In the case of the example that we were playing with, the fallback would just be hiding those labels so that it doesn't look like there's anything to switch. And then you can stack those. I think I have it on the mobile version here. So when you get down to mobile, where just, this will be the fallback for anything that doesn't display that interactivity.

We can hide those labels, those inputs, so that it doesn't look like anything's clickable, then we just stack that content. So all of that content still visible, still available for anybody that wants to access it, but they don't get that nice little progressive enhancement of that switcher. Any questions about that?

I feel like it can get really complicated. I'll try to put up on the GitHub repo some additional examples of some of the crazier stuff that people have done. We did for the launch of our litmus builder, our code editor for email designers. We built our it was an interactive product tour of the builder product.

So it had these little kinda glowing icons, when you tapped on it, it would pop open a tool tip and tell you about that feature. You'd go to the next one, it was this cool interactive product tour. But I feel that's a good example of using this checkbox hack to provide this really elegant, interesting, and educational experience for subscribers, yeah?

>> Student: This may not be relevant, it's more just for curiosity, but on the example like shopping cart within the email.
>> Jason Rodriguez: Yep.
>> Student: Do you know if they're just like constructing a insane set of string params that then gets sent over the wire?
>> Jason Rodriguez: Yes that's exactly how it works.

So when you add those different states then it's, you're essentially updating that URL and sending it over as a parameter. So when you hit your application or whatever the web app is, then it'll read that populate the check out, and you can just finish up there. So yeah, you can get super complex with this kinda stuff, but it's pretty damn cool what people have been able to come up with.

I was saying earlier too, you can do some cool things where, this is where interactive stuff is kinda where linked CSS might come into play. So I was saying before, most email clients will strip out that linked style sheet. But you can do some cool stuff using linked style sheets for clients that support it, like Apple Mail, where you can have these different interactive states.

And then you can dynamically feed in content using a linked style sheet. So in your content here, this might be an element with a class, and there's nothing by default in that element, but then you can use this CSS content property and a link style sheet. So on your server you can inject whatever the hell you want into that CSS style sheet, into that content property.

And then when you trigger say an email then it pulls in, loads that link style sheet, and that content property fills out whatever that content happens to be.

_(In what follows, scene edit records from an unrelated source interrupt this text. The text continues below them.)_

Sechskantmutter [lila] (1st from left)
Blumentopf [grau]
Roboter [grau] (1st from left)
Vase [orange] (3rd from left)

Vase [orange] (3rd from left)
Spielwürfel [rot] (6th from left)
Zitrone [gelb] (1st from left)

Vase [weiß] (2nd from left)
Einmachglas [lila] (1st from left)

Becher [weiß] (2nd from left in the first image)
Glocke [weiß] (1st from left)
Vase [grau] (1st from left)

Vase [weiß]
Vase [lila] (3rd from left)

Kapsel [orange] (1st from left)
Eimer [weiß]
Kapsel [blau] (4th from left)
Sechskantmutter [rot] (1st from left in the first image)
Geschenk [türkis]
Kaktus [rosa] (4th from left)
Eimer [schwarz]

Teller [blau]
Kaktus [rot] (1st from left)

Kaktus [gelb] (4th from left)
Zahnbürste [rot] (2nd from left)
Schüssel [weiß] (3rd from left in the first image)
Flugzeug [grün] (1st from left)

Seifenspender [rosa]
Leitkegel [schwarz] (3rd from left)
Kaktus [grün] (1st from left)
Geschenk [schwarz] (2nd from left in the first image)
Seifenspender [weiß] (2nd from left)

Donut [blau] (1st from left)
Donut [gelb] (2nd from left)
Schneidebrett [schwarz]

There's another guy that does a lot of interactive stuff named Cyril Gross who works, I believe he's Swedish, works over in Sweden for Mayoress, which is an agency.

And he built a really cool interactive dynamic advent calendar for Christmas for I think like American Express or somebody like that. So every day they would update that style sheet and reveal another grid in that advent calendar. When you clicked on an element it would pop up a modal and have information or a dealer, something like that.

So crazy stuff you can do inside of email. But it all hinges on this checkbox hack which is brilliant.